**Directions:** Put the lines of the following entries into a numbered list, skipping any blank lines. Leave the pictures out of your answer.
— START OF Supplied entries —
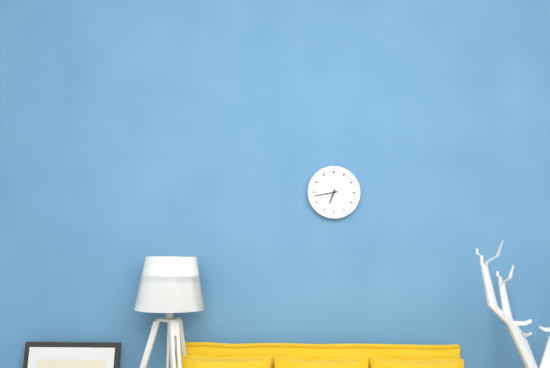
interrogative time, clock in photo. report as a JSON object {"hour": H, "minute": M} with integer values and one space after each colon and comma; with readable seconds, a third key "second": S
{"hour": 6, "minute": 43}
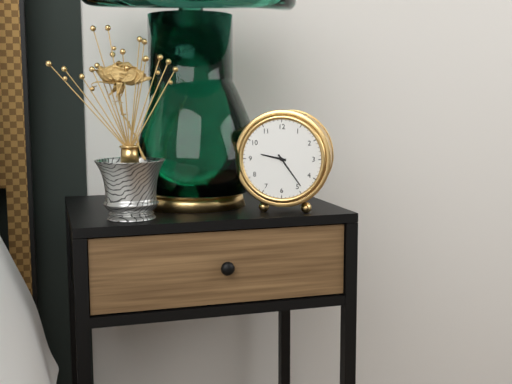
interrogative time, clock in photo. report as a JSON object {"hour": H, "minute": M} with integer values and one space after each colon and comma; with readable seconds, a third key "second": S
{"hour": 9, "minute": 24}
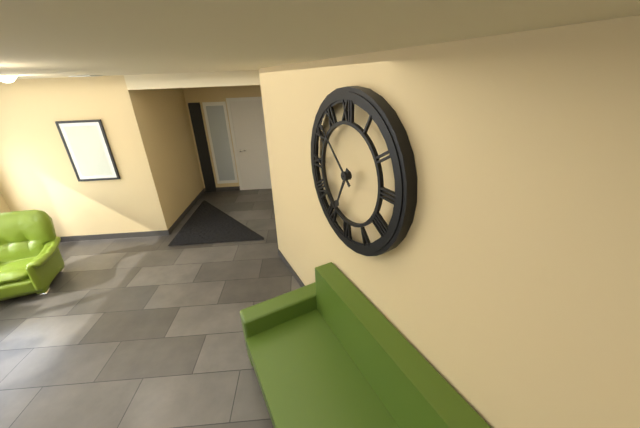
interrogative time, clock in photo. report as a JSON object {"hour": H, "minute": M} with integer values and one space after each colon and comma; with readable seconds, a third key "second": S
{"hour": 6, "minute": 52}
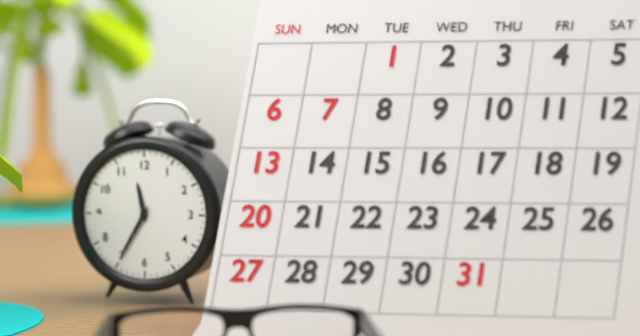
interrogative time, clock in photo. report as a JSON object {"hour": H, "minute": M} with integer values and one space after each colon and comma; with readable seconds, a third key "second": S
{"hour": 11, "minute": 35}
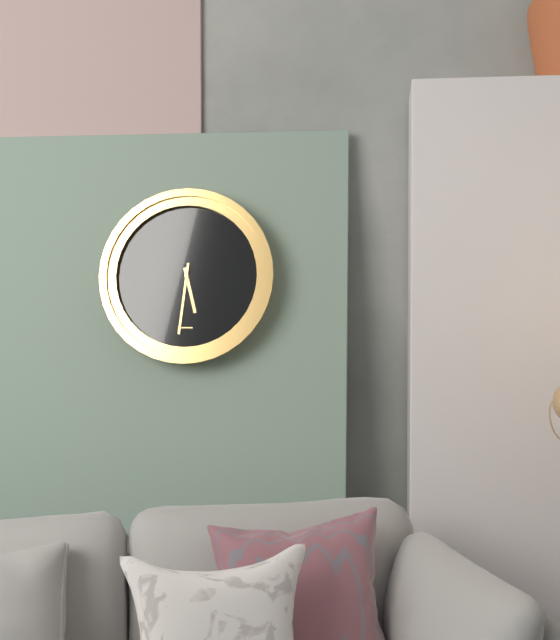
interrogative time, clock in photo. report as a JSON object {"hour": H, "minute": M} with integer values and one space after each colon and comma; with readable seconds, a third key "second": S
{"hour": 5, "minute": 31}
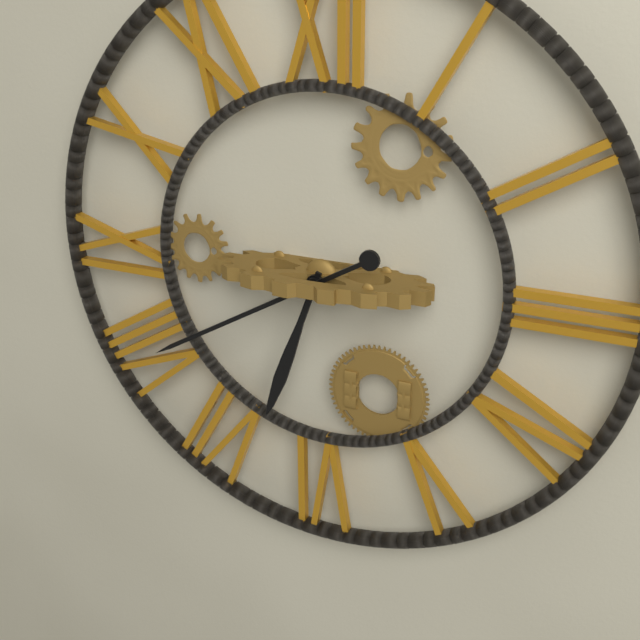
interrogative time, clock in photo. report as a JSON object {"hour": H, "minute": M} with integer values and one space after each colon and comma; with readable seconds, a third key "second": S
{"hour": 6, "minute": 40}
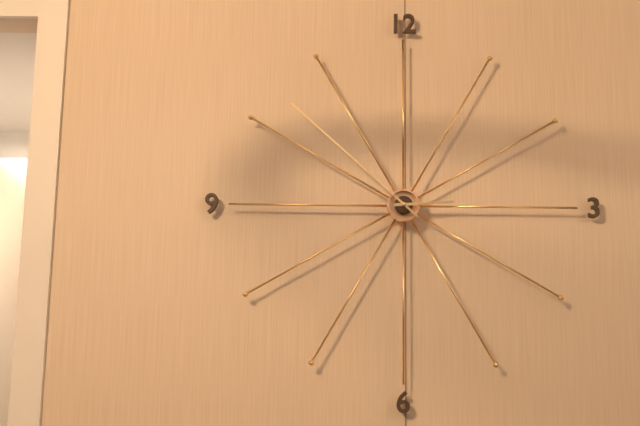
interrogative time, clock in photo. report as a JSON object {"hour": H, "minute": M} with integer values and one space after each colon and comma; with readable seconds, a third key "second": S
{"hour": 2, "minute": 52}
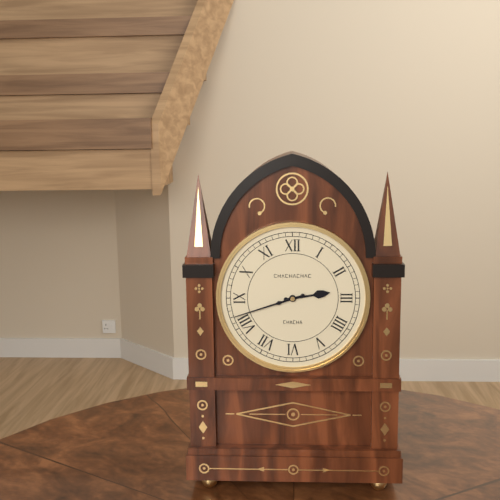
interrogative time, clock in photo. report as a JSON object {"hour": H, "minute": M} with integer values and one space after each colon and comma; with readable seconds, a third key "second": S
— END OF Supplied entries —
**Solution below:**
1. interrogative time, clock in photo. report as a JSON object {"hour": H, "minute": M} with integer values and one space after each colon and comma; with readable seconds, a third key "second": S
2. {"hour": 6, "minute": 43}
3. interrogative time, clock in photo. report as a JSON object {"hour": H, "minute": M} with integer values and one space after each colon and comma; with readable seconds, a third key "second": S
4. {"hour": 9, "minute": 24}
5. interrogative time, clock in photo. report as a JSON object {"hour": H, "minute": M} with integer values and one space after each colon and comma; with readable seconds, a third key "second": S
6. {"hour": 6, "minute": 52}
7. interrogative time, clock in photo. report as a JSON object {"hour": H, "minute": M} with integer values and one space after each colon and comma; with readable seconds, a third key "second": S
8. {"hour": 11, "minute": 35}
9. interrogative time, clock in photo. report as a JSON object {"hour": H, "minute": M} with integer values and one space after each colon and comma; with readable seconds, a third key "second": S
10. {"hour": 5, "minute": 31}
11. interrogative time, clock in photo. report as a JSON object {"hour": H, "minute": M} with integer values and one space after each colon and comma; with readable seconds, a third key "second": S
12. {"hour": 6, "minute": 40}
13. interrogative time, clock in photo. report as a JSON object {"hour": H, "minute": M} with integer values and one space after each colon and comma; with readable seconds, a third key "second": S
14. {"hour": 2, "minute": 52}
15. interrogative time, clock in photo. report as a JSON object {"hour": H, "minute": M} with integer values and one space after each colon and comma; with readable seconds, a third key "second": S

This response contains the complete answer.